The song was written by Leroy Kirkland and Mamie Thomas. It is remembered for its sexual double entendre lyrics, referring to the singer's trombonist boyfriend and his skill in playing his instrument. The lyrics describe the singer's search in every bar and honky tonk for her trombone-playing man "with that big long slidin' thing". She encounters a guitar player who hitches his guitar amp in her "plug" and then "planked it" and "plunked it", but he is not "good enough" because she needs her daddy with that "big long slidin' thing". A piano player proposes "tinklin'" on her piano keys, but she wants her daddy. She describes how he can "blow through here" while working his finger and thumb, and "slide it right up" then "slide it back again".

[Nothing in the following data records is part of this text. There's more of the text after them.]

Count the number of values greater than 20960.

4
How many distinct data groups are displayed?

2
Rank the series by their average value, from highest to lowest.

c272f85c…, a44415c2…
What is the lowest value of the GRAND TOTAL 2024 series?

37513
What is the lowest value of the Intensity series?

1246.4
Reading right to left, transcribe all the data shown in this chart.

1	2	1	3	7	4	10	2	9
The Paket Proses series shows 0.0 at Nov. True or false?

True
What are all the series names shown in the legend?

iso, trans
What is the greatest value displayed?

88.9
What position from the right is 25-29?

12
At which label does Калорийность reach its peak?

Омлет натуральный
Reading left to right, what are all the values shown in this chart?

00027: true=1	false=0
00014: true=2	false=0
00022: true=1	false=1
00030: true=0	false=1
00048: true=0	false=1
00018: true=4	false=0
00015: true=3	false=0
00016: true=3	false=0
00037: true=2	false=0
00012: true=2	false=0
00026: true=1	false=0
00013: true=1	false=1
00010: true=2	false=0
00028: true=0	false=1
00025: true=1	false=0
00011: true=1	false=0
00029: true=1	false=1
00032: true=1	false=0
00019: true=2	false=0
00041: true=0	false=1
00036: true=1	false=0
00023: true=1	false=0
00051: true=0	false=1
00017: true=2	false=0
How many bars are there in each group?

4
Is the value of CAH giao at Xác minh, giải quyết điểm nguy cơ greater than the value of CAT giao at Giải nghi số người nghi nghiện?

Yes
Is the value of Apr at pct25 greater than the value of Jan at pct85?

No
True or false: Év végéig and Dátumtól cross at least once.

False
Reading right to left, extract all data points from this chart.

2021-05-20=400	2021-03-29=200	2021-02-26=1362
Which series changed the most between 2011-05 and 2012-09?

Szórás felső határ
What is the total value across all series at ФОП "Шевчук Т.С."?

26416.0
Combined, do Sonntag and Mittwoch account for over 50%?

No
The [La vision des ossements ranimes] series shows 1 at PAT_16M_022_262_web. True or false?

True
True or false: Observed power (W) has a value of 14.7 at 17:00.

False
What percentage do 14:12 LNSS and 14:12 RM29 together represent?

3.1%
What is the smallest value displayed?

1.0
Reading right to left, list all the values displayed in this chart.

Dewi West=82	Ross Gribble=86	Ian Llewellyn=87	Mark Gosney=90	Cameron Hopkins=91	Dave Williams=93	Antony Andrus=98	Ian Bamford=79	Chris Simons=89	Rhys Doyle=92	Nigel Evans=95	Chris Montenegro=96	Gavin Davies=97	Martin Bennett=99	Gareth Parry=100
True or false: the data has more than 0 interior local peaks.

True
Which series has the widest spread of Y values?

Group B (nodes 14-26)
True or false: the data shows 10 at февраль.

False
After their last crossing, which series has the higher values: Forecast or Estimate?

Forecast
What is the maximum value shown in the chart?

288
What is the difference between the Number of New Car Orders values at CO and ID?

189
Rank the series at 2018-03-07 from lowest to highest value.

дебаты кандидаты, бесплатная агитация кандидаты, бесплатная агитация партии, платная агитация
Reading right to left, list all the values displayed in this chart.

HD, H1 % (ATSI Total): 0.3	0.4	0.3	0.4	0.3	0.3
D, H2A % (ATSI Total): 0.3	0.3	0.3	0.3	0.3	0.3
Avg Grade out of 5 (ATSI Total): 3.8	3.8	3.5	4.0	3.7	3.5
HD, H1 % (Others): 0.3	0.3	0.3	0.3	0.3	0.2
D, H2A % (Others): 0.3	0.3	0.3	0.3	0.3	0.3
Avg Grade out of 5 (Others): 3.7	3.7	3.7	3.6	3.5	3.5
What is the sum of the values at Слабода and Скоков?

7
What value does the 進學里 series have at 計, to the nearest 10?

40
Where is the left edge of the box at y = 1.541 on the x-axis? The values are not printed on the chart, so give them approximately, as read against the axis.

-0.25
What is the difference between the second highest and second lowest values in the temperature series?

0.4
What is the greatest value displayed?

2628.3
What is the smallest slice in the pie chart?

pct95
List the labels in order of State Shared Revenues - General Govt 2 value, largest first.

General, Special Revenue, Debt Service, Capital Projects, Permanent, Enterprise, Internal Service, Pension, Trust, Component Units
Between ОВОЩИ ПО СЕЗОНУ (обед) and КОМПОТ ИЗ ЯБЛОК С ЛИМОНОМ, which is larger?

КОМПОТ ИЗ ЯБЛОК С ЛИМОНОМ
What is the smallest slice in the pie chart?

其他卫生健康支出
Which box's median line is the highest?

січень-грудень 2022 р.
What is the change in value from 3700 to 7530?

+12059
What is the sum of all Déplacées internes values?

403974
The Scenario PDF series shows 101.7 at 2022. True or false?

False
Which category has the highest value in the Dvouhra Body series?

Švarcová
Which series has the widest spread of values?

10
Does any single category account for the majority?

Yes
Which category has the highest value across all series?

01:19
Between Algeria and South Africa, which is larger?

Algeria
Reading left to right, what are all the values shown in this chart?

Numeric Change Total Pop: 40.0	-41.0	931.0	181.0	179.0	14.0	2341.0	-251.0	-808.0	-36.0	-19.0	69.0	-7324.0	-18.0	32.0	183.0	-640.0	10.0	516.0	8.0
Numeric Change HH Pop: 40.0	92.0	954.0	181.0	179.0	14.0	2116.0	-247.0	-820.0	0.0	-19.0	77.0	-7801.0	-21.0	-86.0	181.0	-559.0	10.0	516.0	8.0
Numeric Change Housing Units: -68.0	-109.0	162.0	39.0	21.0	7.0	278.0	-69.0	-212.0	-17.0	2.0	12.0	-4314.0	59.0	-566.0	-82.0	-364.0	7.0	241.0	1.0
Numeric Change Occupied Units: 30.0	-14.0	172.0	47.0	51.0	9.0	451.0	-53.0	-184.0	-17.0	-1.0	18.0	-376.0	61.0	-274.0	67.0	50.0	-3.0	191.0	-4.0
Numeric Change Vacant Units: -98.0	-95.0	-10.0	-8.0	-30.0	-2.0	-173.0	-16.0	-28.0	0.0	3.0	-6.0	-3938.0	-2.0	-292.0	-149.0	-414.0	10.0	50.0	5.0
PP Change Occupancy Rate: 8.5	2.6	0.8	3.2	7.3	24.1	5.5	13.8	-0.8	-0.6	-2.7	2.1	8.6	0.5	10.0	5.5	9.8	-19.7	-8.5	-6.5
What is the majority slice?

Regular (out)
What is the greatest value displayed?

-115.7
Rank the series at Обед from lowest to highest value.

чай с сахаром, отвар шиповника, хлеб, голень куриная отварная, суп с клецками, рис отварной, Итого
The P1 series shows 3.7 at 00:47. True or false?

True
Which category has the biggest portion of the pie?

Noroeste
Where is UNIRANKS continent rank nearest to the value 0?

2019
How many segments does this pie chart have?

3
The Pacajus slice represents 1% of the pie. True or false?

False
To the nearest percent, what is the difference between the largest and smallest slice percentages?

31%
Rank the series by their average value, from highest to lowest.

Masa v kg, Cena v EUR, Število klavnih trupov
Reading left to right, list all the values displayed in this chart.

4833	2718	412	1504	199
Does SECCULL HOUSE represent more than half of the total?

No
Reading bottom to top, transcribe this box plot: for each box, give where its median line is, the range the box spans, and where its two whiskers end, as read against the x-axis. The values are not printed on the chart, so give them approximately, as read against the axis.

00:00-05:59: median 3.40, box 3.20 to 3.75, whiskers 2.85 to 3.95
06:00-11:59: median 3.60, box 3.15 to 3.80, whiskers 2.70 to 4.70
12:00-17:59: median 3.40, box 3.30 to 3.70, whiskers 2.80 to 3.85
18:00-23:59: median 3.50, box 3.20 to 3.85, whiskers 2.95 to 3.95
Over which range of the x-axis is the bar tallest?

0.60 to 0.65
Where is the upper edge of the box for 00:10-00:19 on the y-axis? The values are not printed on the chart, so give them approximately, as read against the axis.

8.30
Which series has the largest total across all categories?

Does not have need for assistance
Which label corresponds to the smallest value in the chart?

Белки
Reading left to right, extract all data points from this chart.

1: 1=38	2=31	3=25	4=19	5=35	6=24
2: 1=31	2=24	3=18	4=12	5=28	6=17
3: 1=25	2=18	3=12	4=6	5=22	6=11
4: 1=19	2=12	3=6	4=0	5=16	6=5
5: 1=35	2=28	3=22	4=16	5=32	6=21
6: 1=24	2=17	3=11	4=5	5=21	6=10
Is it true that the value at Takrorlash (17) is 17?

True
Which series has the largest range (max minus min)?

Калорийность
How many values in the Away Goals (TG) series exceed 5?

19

Upon its release, the song caused outrage over its sexually suggestive lyrics. One newspaper predicted it would "probably be banned in Boston and on the networks."

In 2014, Salon rated "Big Long Slidin' Thing" as one of the 19 greatest double entendre songs of all time.

The record was dedicated to Washington's boyfriend and trombonist, Gus Chappell. However, three months after the song's release, Washington was injured when Chappell struck her in the head with a music stand.

==Versions==
===Original===
The song was first recorded by Dinah Washington and released in 1954 as a single on Mercury Records. It was the first collaboration between Washington and Quincy Jones. Washington's original version of the song was re-issued in 1992 on Rhino Records' compact disc, Risque Rhythm, a compilation of classic R&B songs featuring sexually suggestive lyrics.

===Covers===
The song has subsequently covered by various artists, including:
- Michelle Wilson on Evil Gal Blues (1994)
- Miranda Louise on Face in My Dreams (1997)
- Sandra Hall on One Drop Will Do You (1997)
- The Randy Oxford Band on Festival and Teach You a Lesson
- Denise Perrier on Live at Yoshi's: Blue Monday Party (2004)
- Jeannie Lambert on Jeannie-ology (2005)
- Kristie Agee on Use What You Got (2006)
- Candye Kane on Burlesque Swing (2011)
- Ingrid Lucia & the Flying Neutrinos on Don't Stop (2007)

Additionally, A Mad World, My Masters, presented in 2013 by the Royal Shakespeare Company at the Swan Theatre, Stratford-upon-Avon, opened with Linda John-Pierre, backed by a jazz band, singing "Big Long Slidin' Thing" at a night club referred to as the Flamingo Club.